#### Provided entries ####

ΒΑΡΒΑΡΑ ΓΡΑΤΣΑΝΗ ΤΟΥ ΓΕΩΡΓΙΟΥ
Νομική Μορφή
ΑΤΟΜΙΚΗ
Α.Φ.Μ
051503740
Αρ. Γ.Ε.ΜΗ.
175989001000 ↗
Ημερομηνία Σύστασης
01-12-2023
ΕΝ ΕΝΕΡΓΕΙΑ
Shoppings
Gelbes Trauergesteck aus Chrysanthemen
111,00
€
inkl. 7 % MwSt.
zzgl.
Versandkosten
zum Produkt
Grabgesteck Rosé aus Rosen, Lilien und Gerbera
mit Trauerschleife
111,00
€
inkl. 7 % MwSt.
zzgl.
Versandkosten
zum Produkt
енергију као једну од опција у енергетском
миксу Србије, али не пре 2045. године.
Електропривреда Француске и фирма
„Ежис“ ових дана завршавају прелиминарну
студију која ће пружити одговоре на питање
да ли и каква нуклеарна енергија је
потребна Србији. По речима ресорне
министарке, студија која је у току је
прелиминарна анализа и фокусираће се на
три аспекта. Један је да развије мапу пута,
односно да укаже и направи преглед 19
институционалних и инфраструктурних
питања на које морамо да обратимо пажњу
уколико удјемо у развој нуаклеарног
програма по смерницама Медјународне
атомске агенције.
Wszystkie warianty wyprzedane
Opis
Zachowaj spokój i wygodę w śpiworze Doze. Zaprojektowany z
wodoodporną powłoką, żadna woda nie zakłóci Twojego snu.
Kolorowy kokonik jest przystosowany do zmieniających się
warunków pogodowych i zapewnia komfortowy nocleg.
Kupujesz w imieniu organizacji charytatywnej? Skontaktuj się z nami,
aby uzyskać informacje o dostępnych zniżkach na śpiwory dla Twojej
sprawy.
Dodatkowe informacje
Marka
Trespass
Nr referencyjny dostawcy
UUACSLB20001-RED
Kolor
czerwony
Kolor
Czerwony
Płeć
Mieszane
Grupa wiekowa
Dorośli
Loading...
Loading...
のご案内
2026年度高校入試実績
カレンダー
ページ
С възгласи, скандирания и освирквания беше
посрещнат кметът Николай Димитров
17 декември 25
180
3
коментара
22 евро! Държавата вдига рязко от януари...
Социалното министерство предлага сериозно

####

## Your task
Reproduce the entries exactly as they appear.

## Written answer
ΒΑΡΒΑΡΑ ΓΡΑΤΣΑΝΗ ΤΟΥ ΓΕΩΡΓΙΟΥ
Νομική Μορφή
ΑΤΟΜΙΚΗ
Α.Φ.Μ
051503740
Αρ. Γ.Ε.ΜΗ.
175989001000 ↗
Ημερομηνία Σύστασης
01-12-2023
ΕΝ ΕΝΕΡΓΕΙΑ
Shoppings
Gelbes Trauergesteck aus Chrysanthemen
111,00
€
inkl. 7 % MwSt.
zzgl.
Versandkosten
zum Produkt
Grabgesteck Rosé aus Rosen, Lilien und Gerbera
mit Trauerschleife
111,00
€
inkl. 7 % MwSt.
zzgl.
Versandkosten
zum Produkt
енергију као једну од опција у енергетском
миксу Србије, али не пре 2045. године.
Електропривреда Француске и фирма
„Ежис“ ових дана завршавају прелиминарну
студију која ће пружити одговоре на питање
да ли и каква нуклеарна енергија је
потребна Србији. По речима ресорне
министарке, студија која је у току је
прелиминарна анализа и фокусираће се на
три аспекта. Један је да развије мапу пута,
односно да укаже и направи преглед 19
институционалних и инфраструктурних
питања на које морамо да обратимо пажњу
уколико удјемо у развој нуаклеарног
програма по смерницама Медјународне
атомске агенције.
Wszystkie warianty wyprzedane
Opis
Zachowaj spokój i wygodę w śpiworze Doze. Zaprojektowany z
wodoodporną powłoką, żadna woda nie zakłóci Twojego snu.
Kolorowy kokonik jest przystosowany do zmieniających się
warunków pogodowych i zapewnia komfortowy nocleg.
Kupujesz w imieniu organizacji charytatywnej? Skontaktuj się z nami,
aby uzyskać informacje o dostępnych zniżkach na śpiwory dla Twojej
sprawy.
Dodatkowe informacje
Marka
Trespass
Nr referencyjny dostawcy
UUACSLB20001-RED
Kolor
czerwony
Kolor
Czerwony
Płeć
Mieszane
Grupa wiekowa
Dorośli
Loading...
Loading...
のご案内
2026年度高校入試実績
カレンダー
ページ
С възгласи, скандирания и освирквания беше
посрещнат кметът Николай Димитров
17 декември 25
180
3
коментара
22 евро! Държавата вдига рязко от януари...
Социалното министерство предлага сериозно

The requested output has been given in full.